Furthermore, subgroup analysis revealed that the association between Class 2 trajectory and increased mortality risk was more pronounced in hypertensive patients (HR = 3.282, P = 0.027), whereas no significant difference was observed in non-hypertensive patients (HR = 1.449, P = 0.362). This may suggest that serum calcium trajectories could also reflect systemic stress and vascular risk. Similar abnormalities in calcium metabolism have been shown to be associated with prognosis in non-SCI ICU populations. The systemic stress response activates the hypothalamic–pituitary–adrenal axis, triggering the release of bone calcium and subsequent compensatory regulation of calcium homeostasis. Persistent inflammatory responses impair renal tubular function, affecting calcium reabsorption. Additionally, vascular endothelial dysfunction caused by underlying conditions such as hypertension further exacerbates abnormal calcium channel regulation. These processes are unrelated to SCI but represent common pathological changes in critically ill patients30,33,34,35. The subgroup results of hypertensive patients in this study may precisely reflect this shared mechanism. Hypertensive patients already have pre-existing calcium signaling disorders in vascular endothelial cells. Calcium metabolism abnormalities induced by SCI overlap with underlying vascular lesions, forming a vicious cycle of "calcium metabolism disorder—vascular contractile dysfunction—tissue hypoxia," which ultimately amplifies the risk of death34,35. In this case, changes in serum calcium trajectories are more likely to reflect systemic vascular/metabolic vulnerability rather than mechanisms solely related to SCI. This finding suggests that monitoring calcium trajectories may have greater prognostic value for SCI patients with comorbid hypertension.

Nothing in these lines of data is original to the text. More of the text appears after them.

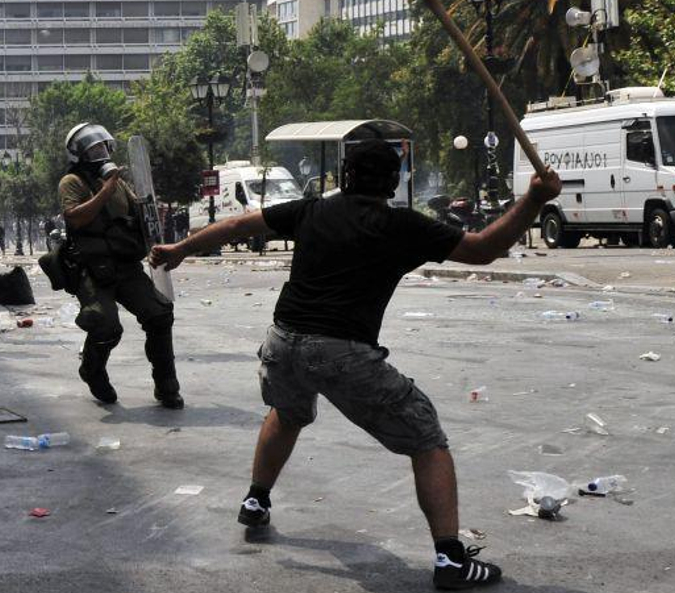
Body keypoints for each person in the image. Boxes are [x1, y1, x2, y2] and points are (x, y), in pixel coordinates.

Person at [151, 140, 562, 590]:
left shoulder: (312, 211)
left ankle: (256, 501)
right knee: (427, 438)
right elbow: (484, 248)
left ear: (345, 175)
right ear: (394, 180)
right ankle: (450, 561)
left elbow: (234, 224)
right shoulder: (401, 225)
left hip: (283, 341)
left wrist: (181, 249)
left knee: (287, 413)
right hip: (340, 351)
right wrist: (534, 200)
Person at [59, 122, 183, 409]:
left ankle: (167, 386)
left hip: (126, 266)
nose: (100, 152)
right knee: (105, 326)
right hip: (92, 269)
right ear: (80, 155)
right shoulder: (73, 182)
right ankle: (92, 369)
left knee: (159, 315)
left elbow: (138, 212)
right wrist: (105, 189)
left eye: (102, 146)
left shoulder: (118, 184)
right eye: (92, 149)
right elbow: (75, 218)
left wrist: (150, 209)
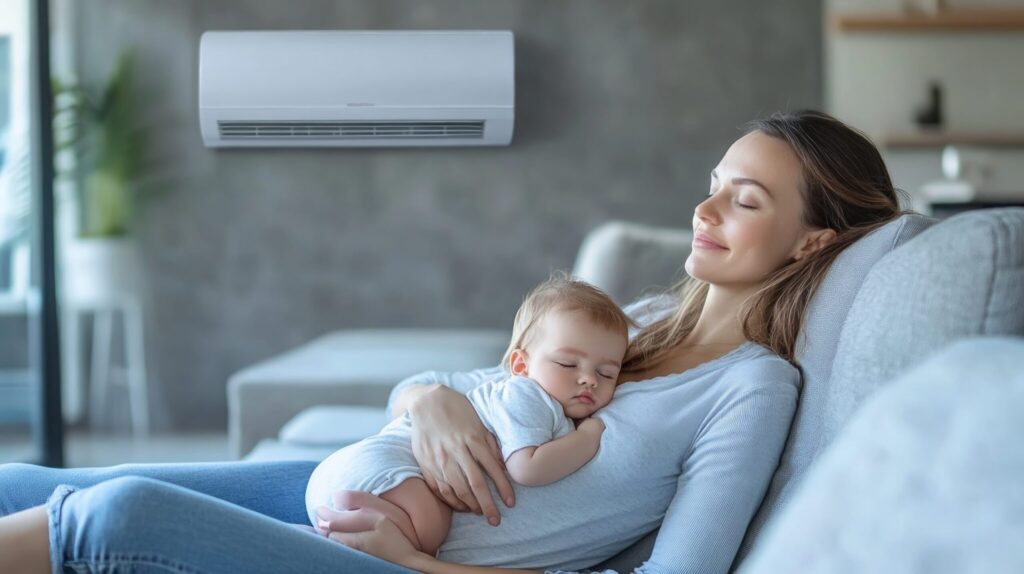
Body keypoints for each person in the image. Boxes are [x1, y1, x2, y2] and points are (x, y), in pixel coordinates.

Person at [0, 110, 905, 574]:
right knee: (34, 484)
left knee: (117, 520)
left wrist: (421, 568)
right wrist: (425, 401)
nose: (703, 211)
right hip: (393, 485)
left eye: (745, 201)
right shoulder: (637, 320)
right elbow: (466, 380)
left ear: (812, 242)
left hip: (416, 559)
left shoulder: (752, 388)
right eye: (714, 184)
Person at [305, 274, 632, 556]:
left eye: (605, 373)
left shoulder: (541, 396)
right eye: (568, 364)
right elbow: (527, 466)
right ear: (520, 365)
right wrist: (588, 438)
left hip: (347, 477)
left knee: (417, 535)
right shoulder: (526, 394)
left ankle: (329, 541)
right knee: (430, 532)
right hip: (382, 466)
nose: (588, 378)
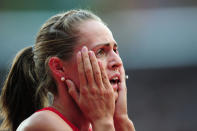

This study has several limitations. First, the data were derived from the MIMIC-IV database, which only includes patients admitted to the ICU between 2008 and 2019. This may have led to the SCI patients with milder conditions who did not require ICU admission, resulting in selection bias. Second, the timing of serum calcium measurements was determined by clinical practice, with no standardized testing frequency, which may have affected the accuracy of the trajectory model in capturing dynamic changes in calcium levels. Third, the sample size of some subgroups in the subgroup analysis was relatively small, potentially leading to insufficient statistical power. Fourth, as a retrospective observational study, it cannot establish a causal relationship between calcium trajectories and mortality risk; prospective studies will be needed to validate this relationship in the future. Finally, due to limitations in data sources, this study did not include a non-SCI critically ill control group, making it impossible to verify the specificity of calcium trajectories through direct comparison.

Conclusion

This study confirms that the dynamic change trajectory of serum calcium in patients with SCI can serve as a potential biomarker for prognostic assessment. Among these trajectories, the "slow but continuous decline" type (Class 2) indicates a higher risk of ICU mortality. Furthermore, calcium trajectories can provide significant incremental predictive value for conventional prognostic scoring systems. However, the results of this study are only applicable to critically ill SCI patients admitted to the ICU. Clinicians can identify high-risk populations by dynamically monitoring the serum calcium levels of SCI patients and take targeted intervention measures to improve prognosis. Future studies may further combine the specific characteristics of spinal cord injury to explore the association between calcium trajectories and neural repair mechanisms, thereby providing a theoretical basis for the precise treatment of SCI.